• [What is expected]
Return all the lines below in which the string "Sample" appears.
>>>
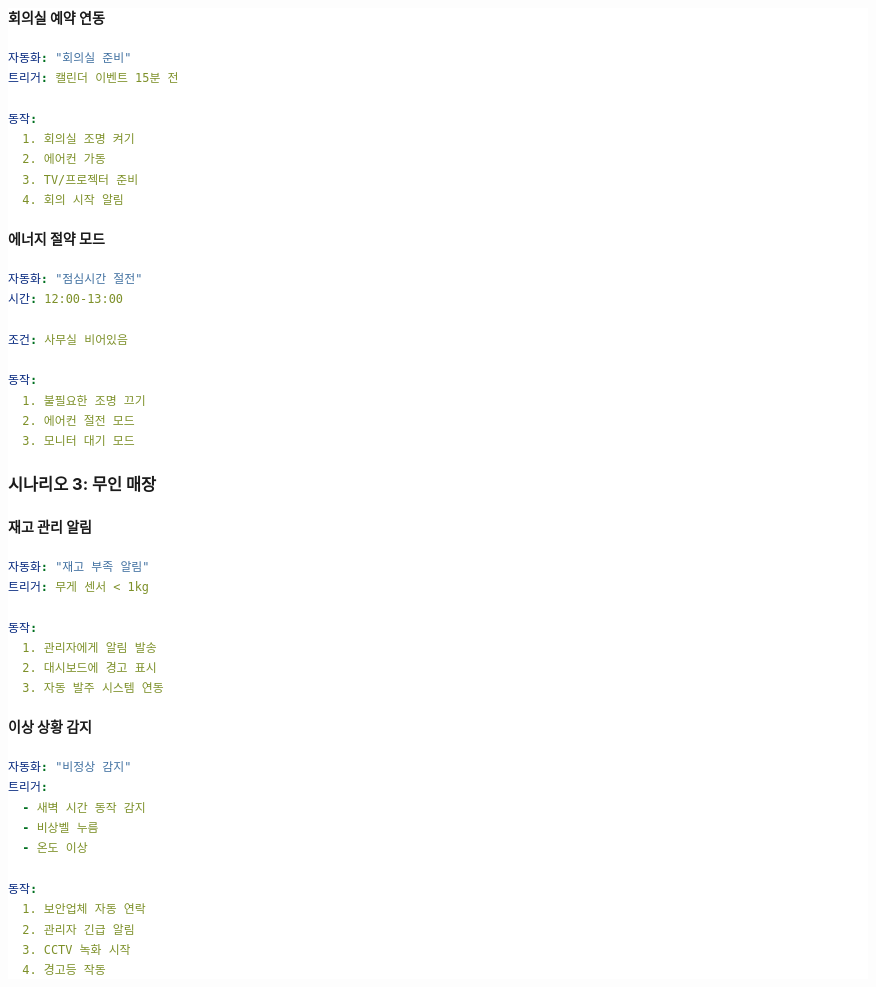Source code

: #### 회의실 예약 연동
```yaml
자동화: "회의실 준비"
트리거: 캘린더 이벤트 15분 전

동작:
  1. 회의실 조명 켜기
  2. 에어컨 가동
  3. TV/프로젝터 준비
  4. 회의 시작 알림
```

#### 에너지 절약 모드
```yaml
자동화: "점심시간 절전"
시간: 12:00-13:00

조건: 사무실 비어있음

동작:
  1. 불필요한 조명 끄기
  2. 에어컨 절전 모드
  3. 모니터 대기 모드
```

### 시나리오 3: 무인 매장

#### 재고 관리 알림
```yaml
자동화: "재고 부족 알림"
트리거: 무게 센서 < 1kg

동작:
  1. 관리자에게 알림 발송
  2. 대시보드에 경고 표시
  3. 자동 발주 시스템 연동
```

#### 이상 상황 감지
```yaml
자동화: "비정상 감지"
트리거: 
  - 새벽 시간 동작 감지
  - 비상벨 누름
  - 온도 이상

동작:
  1. 보안업체 자동 연락
  2. 관리자 긴급 알림
  3. CCTV 녹화 시작
  4. 경고등 작동
```
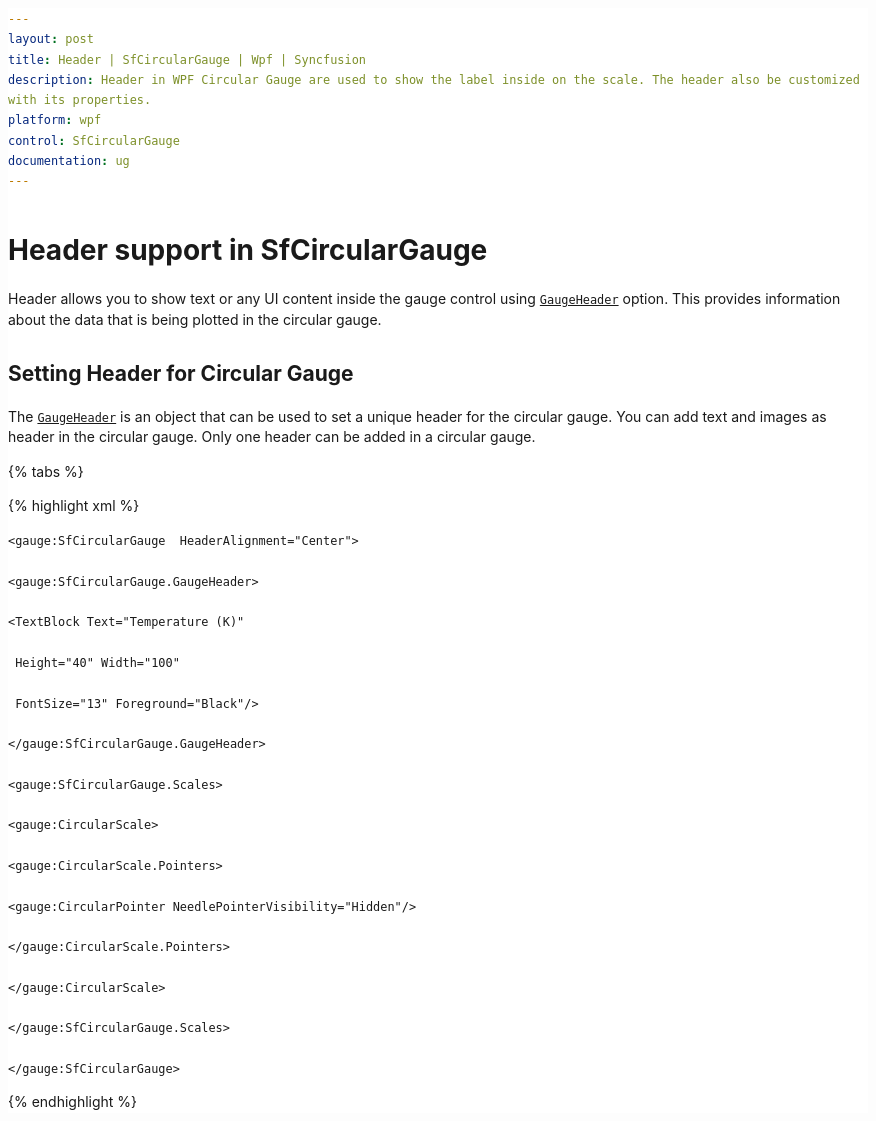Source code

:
 ```yaml
---
layout: post
title: Header | SfCircularGauge | Wpf | Syncfusion
description: Header in WPF Circular Gauge are used to show the label inside on the scale. The header also be customized with its properties. 
platform: wpf
control: SfCircularGauge
documentation: ug
---
```


# Header support in SfCircularGauge

Header allows you to show text or any UI content inside the gauge control using [`GaugeHeader`](https://help.syncfusion.com/cr/wpf/Syncfusion.UI.Xaml.Gauges.SfCircularGauge.html#Syncfusion_UI_Xaml_Gauges_SfCircularGauge_GaugeHeader) option. This provides information about the data that is being plotted in the circular gauge.

## Setting Header for Circular Gauge

The [`GaugeHeader`](https://help.syncfusion.com/cr/wpf/Syncfusion.UI.Xaml.Gauges.SfCircularGauge.html#Syncfusion_UI_Xaml_Gauges_SfCircularGauge_GaugeHeader) is an object that can be used to set a unique header for the circular gauge. You can add text and images as header in the circular gauge. Only one header can be added in a circular gauge.

{% tabs %}

{% highlight xml %}

    <gauge:SfCircularGauge  HeaderAlignment="Center">

    <gauge:SfCircularGauge.GaugeHeader>

    <TextBlock Text="Temperature (K)"

     Height="40" Width="100"

     FontSize="13" Foreground="Black"/>

    </gauge:SfCircularGauge.GaugeHeader>

    <gauge:SfCircularGauge.Scales>

    <gauge:CircularScale>

    <gauge:CircularScale.Pointers>

    <gauge:CircularPointer NeedlePointerVisibility="Hidden"/>

    </gauge:CircularScale.Pointers>

    </gauge:CircularScale>

    </gauge:SfCircularGauge.Scales>

    </gauge:SfCircularGauge>

{% endhighlight %}
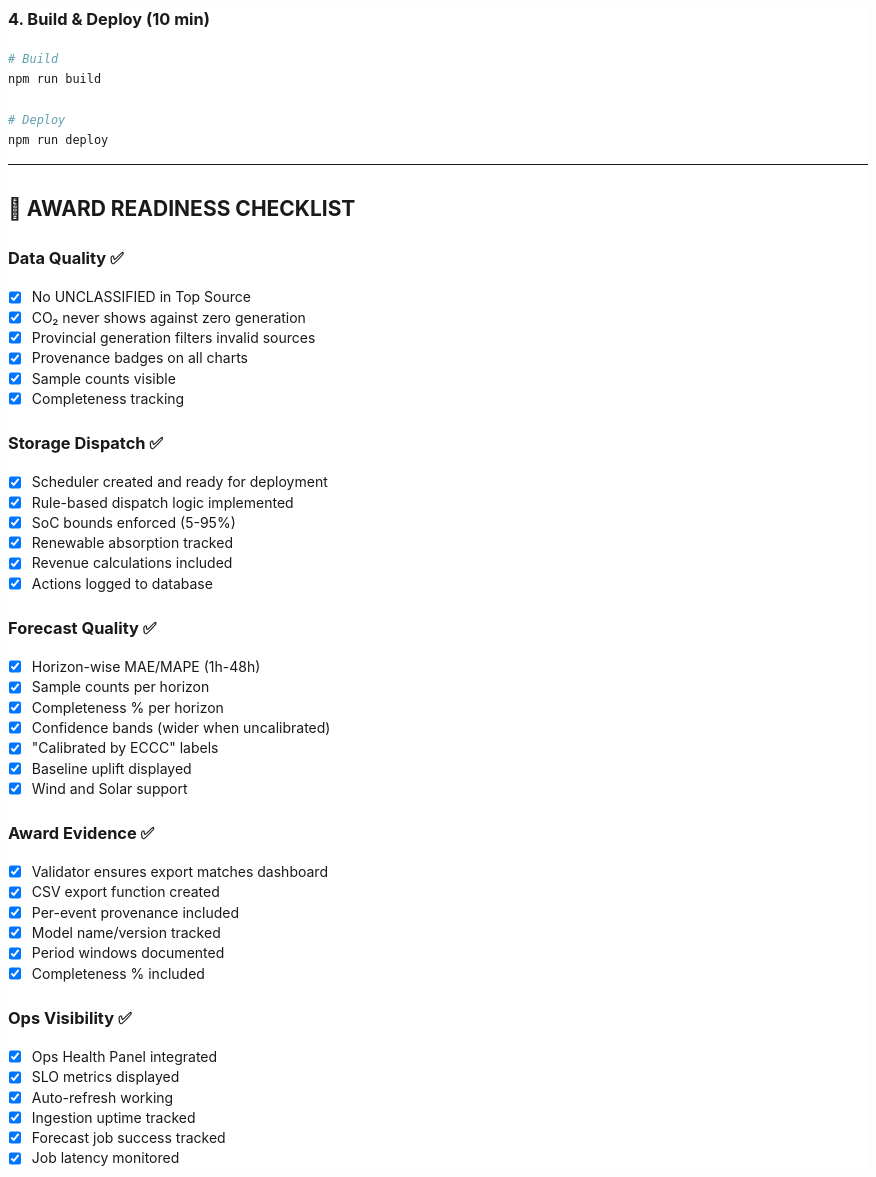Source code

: ### **4. Build & Deploy** (10 min)
```bash
# Build
npm run build

# Deploy
npm run deploy
```

---

## 🎯 **AWARD READINESS CHECKLIST**

### **Data Quality** ✅
- [x] No UNCLASSIFIED in Top Source
- [x] CO₂ never shows against zero generation
- [x] Provincial generation filters invalid sources
- [x] Provenance badges on all charts
- [x] Sample counts visible
- [x] Completeness tracking

### **Storage Dispatch** ✅
- [x] Scheduler created and ready for deployment
- [x] Rule-based dispatch logic implemented
- [x] SoC bounds enforced (5-95%)
- [x] Renewable absorption tracked
- [x] Revenue calculations included
- [x] Actions logged to database

### **Forecast Quality** ✅
- [x] Horizon-wise MAE/MAPE (1h-48h)
- [x] Sample counts per horizon
- [x] Completeness % per horizon
- [x] Confidence bands (wider when uncalibrated)
- [x] "Calibrated by ECCC" labels
- [x] Baseline uplift displayed
- [x] Wind and Solar support

### **Award Evidence** ✅
- [x] Validator ensures export matches dashboard
- [x] CSV export function created
- [x] Per-event provenance included
- [x] Model name/version tracked
- [x] Period windows documented
- [x] Completeness % included

### **Ops Visibility** ✅
- [x] Ops Health Panel integrated
- [x] SLO metrics displayed
- [x] Auto-refresh working
- [x] Ingestion uptime tracked
- [x] Forecast job success tracked
- [x] Job latency monitored
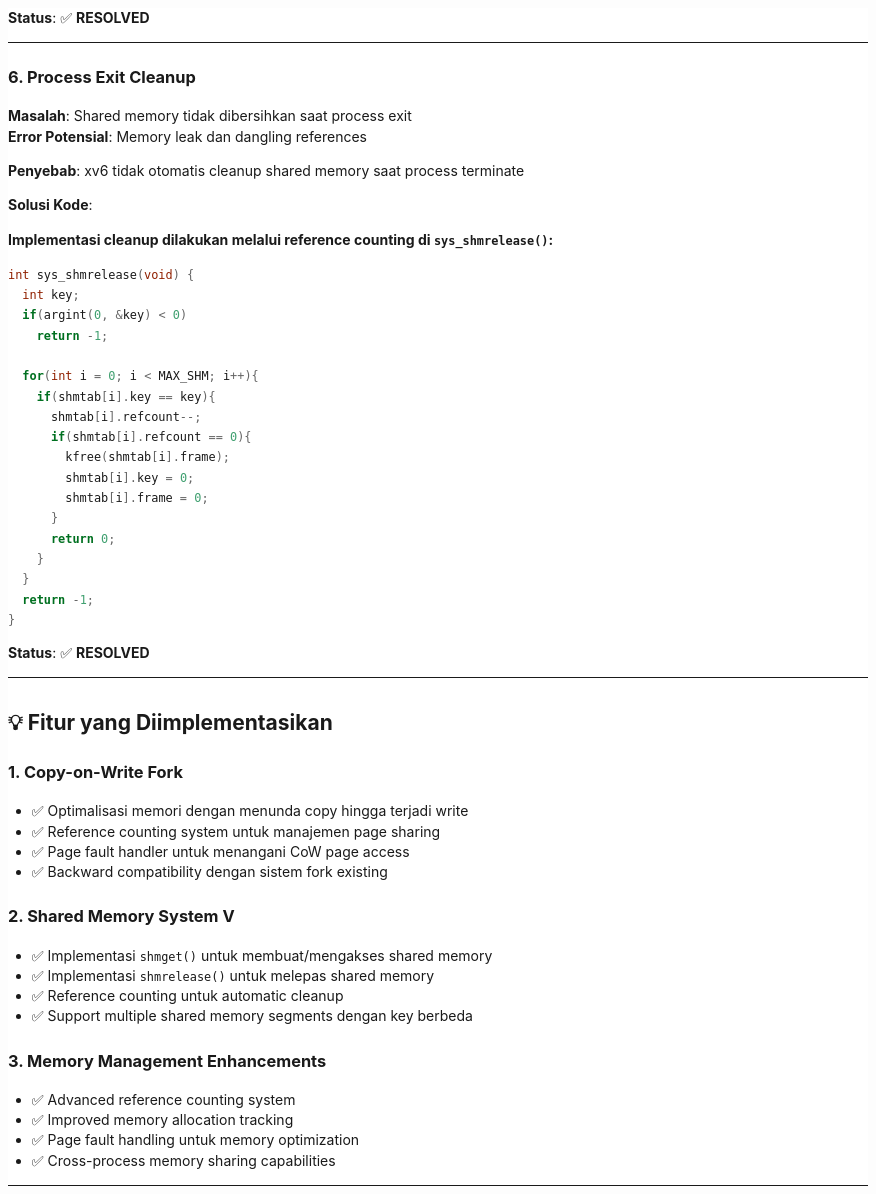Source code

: **Status**: ✅ **RESOLVED**

---

### 6. Process Exit Cleanup
**Masalah**: Shared memory tidak dibersihkan saat process exit  
**Error Potensial**: Memory leak dan dangling references

**Penyebab**: xv6 tidak otomatis cleanup shared memory saat process terminate

**Solusi Kode**:

**Implementasi cleanup dilakukan melalui reference counting di `sys_shmrelease()`:**
```c
int sys_shmrelease(void) {
  int key;
  if(argint(0, &key) < 0)
    return -1;

  for(int i = 0; i < MAX_SHM; i++){
    if(shmtab[i].key == key){
      shmtab[i].refcount--;
      if(shmtab[i].refcount == 0){
        kfree(shmtab[i].frame);
        shmtab[i].key = 0;
        shmtab[i].frame = 0;
      }
      return 0;
    }
  }
  return -1;
}
```

**Status**: ✅ **RESOLVED**

---

## 💡 Fitur yang Diimplementasikan

### 1. **Copy-on-Write Fork**
- ✅ Optimalisasi memori dengan menunda copy hingga terjadi write
- ✅ Reference counting system untuk manajemen page sharing
- ✅ Page fault handler untuk menangani CoW page access
- ✅ Backward compatibility dengan sistem fork existing

### 2. **Shared Memory System V**
- ✅ Implementasi `shmget()` untuk membuat/mengakses shared memory
- ✅ Implementasi `shmrelease()` untuk melepas shared memory
- ✅ Reference counting untuk automatic cleanup
- ✅ Support multiple shared memory segments dengan key berbeda

### 3. **Memory Management Enhancements**
- ✅ Advanced reference counting system
- ✅ Improved memory allocation tracking
- ✅ Page fault handling untuk memory optimization
- ✅ Cross-process memory sharing capabilities

---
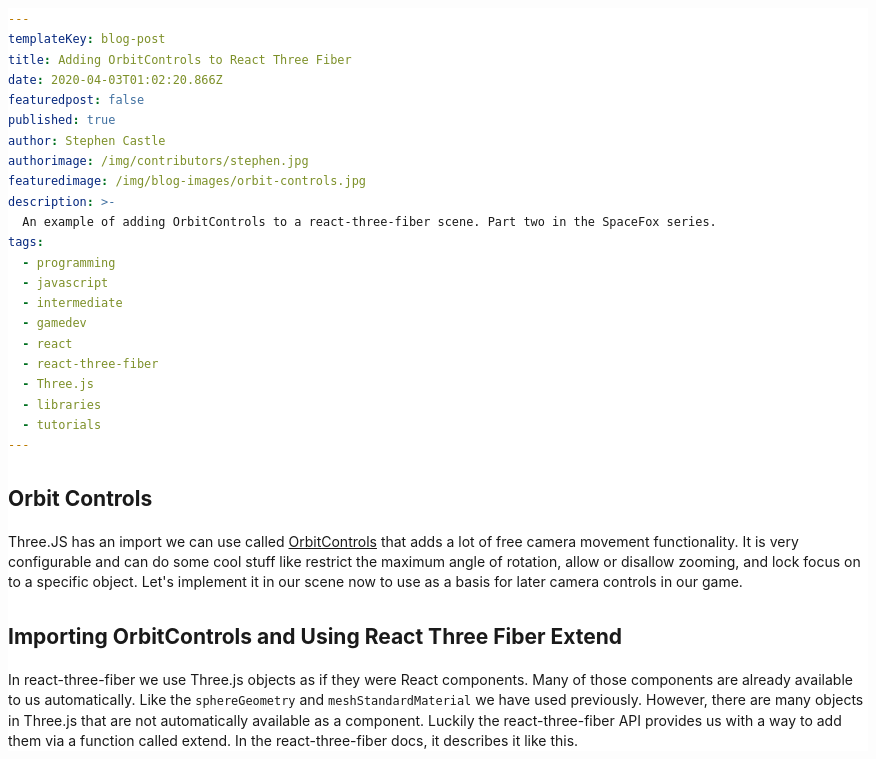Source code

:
 ```yaml
---
templateKey: blog-post
title: Adding OrbitControls to React Three Fiber
date: 2020-04-03T01:02:20.866Z
featuredpost: false
published: true
author: Stephen Castle
authorimage: /img/contributors/stephen.jpg
featuredimage: /img/blog-images/orbit-controls.jpg
description: >-
  An example of adding OrbitControls to a react-three-fiber scene. Part two in the SpaceFox series.
tags:
  - programming
  - javascript
  - intermediate
  - gamedev
  - react
  - react-three-fiber
  - Three.js
  - libraries
  - tutorials
---
```


## Orbit Controls

Three.JS has an import we can use called [OrbitControls](https://threejs.org/docs/#examples/en/controls/OrbitControls) that adds a lot of free camera movement functionality. It is very configurable and can do some cool stuff like restrict the maximum angle of rotation, allow or disallow zooming, and lock focus on to a specific object. Let's implement it in our scene now to use as a basis for later camera controls in our game.

<iframe
     src="https://codesandbox.io/embed/react-fox-a-react-three-fiber-scene-part-two-orbit-controls-7c11y?fontsize=14&hidenavigation=1&theme=dark"
     style="width:100%; height:500px; border:0; border-radius: 4px; overflow:hidden;"
     title="React Fox : A React Three Fiber Scene Part Two - Orbit Controls"
     allow="geolocation; microphone; camera; midi; vr; accelerometer; gyroscope; payment; ambient-light-sensor; encrypted-media; usb"
     sandbox="allow-modals allow-forms allow-popups allow-scripts allow-same-origin"
   ></iframe>

## Importing OrbitControls and Using React Three Fiber Extend

In react-three-fiber we use Three.js objects as if they were React components. Many of those components are already available to us automatically. Like the `sphereGeometry` and `meshStandardMaterial` we have used previously. However, there are many objects in Three.js that are not automatically available as a component. Luckily the react-three-fiber API provides us with a way to add them via a function called extend. In the react-three-fiber docs, it describes it like this.

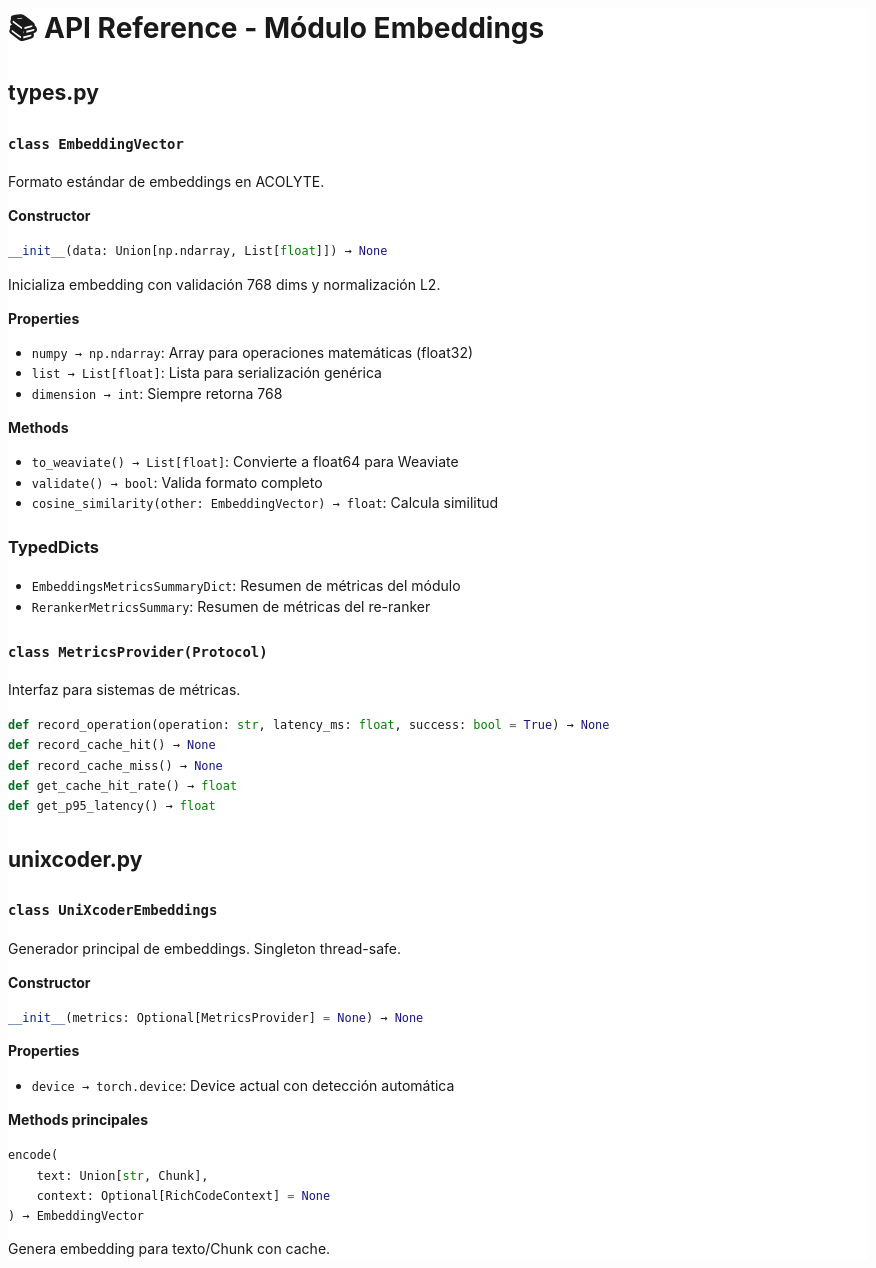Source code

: # 📚 API Reference - Módulo Embeddings

## types.py

### `class EmbeddingVector`
Formato estándar de embeddings en ACOLYTE.

**Constructor**
```python
__init__(data: Union[np.ndarray, List[float]]) → None
```
Inicializa embedding con validación 768 dims y normalización L2.

**Properties**
- `numpy → np.ndarray`: Array para operaciones matemáticas (float32)
- `list → List[float]`: Lista para serialización genérica
- `dimension → int`: Siempre retorna 768

**Methods**
- `to_weaviate() → List[float]`: Convierte a float64 para Weaviate
- `validate() → bool`: Valida formato completo
- `cosine_similarity(other: EmbeddingVector) → float`: Calcula similitud

### TypedDicts
- `EmbeddingsMetricsSummaryDict`: Resumen de métricas del módulo
- `RerankerMetricsSummary`: Resumen de métricas del re-ranker

### `class MetricsProvider(Protocol)`
Interfaz para sistemas de métricas.

```python
def record_operation(operation: str, latency_ms: float, success: bool = True) → None
def record_cache_hit() → None
def record_cache_miss() → None
def get_cache_hit_rate() → float
def get_p95_latency() → float
```

## unixcoder.py

### `class UniXcoderEmbeddings`
Generador principal de embeddings. Singleton thread-safe.

**Constructor**
```python
__init__(metrics: Optional[MetricsProvider] = None) → None
```

**Properties**
- `device → torch.device`: Device actual con detección automática

**Methods principales**
```python
encode(
    text: Union[str, Chunk], 
    context: Optional[RichCodeContext] = None
) → EmbeddingVector
```
Genera embedding para texto/Chunk con cache.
<<<
• [Reply]
- [x] Sample counts visible
- [x] Sample counts per horizon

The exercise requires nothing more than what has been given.